» Task item: Working from the records below, repeat exactly the lines starting at the line that contains "Absent: | Watkins |" and ending at the line that contains "PLANNING STAFF REVIEW", inclusive.

» Task data:
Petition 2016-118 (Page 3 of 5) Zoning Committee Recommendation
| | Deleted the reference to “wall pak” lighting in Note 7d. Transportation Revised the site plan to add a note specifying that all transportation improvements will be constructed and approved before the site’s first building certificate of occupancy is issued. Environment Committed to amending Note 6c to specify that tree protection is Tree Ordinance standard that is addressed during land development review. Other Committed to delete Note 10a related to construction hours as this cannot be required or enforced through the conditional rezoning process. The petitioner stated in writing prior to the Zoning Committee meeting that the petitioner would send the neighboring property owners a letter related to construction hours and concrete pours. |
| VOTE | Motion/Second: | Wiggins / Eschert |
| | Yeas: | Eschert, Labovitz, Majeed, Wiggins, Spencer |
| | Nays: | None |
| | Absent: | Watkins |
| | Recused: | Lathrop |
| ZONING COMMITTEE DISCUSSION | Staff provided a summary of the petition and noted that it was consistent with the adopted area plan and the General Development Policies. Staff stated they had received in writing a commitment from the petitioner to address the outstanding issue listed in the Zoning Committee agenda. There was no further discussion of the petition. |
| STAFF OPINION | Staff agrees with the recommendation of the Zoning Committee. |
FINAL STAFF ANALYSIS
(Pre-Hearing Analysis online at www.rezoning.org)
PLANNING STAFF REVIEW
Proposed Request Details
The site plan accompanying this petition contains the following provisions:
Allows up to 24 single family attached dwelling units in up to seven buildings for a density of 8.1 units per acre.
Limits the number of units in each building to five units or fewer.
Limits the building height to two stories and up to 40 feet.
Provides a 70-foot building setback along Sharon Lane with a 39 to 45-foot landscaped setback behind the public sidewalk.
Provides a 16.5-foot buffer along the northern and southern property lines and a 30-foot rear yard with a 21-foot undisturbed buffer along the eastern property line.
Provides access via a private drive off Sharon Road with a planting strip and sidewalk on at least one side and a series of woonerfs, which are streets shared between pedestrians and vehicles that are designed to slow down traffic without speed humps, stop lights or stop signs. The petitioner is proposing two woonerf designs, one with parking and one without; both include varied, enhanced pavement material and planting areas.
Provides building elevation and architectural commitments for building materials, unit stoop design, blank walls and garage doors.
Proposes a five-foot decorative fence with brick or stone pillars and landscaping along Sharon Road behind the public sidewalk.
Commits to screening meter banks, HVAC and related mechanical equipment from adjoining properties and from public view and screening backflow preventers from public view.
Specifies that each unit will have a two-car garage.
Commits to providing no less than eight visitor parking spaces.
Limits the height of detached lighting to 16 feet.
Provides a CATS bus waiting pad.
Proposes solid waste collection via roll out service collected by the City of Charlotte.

» Reply:
| | Absent: | Watkins |
| | Recused: | Lathrop |
| ZONING COMMITTEE DISCUSSION | Staff provided a summary of the petition and noted that it was consistent with the adopted area plan and the General Development Policies. Staff stated they had received in writing a commitment from the petitioner to address the outstanding issue listed in the Zoning Committee agenda. There was no further discussion of the petition. |
| STAFF OPINION | Staff agrees with the recommendation of the Zoning Committee. |
FINAL STAFF ANALYSIS
(Pre-Hearing Analysis online at www.rezoning.org)
PLANNING STAFF REVIEW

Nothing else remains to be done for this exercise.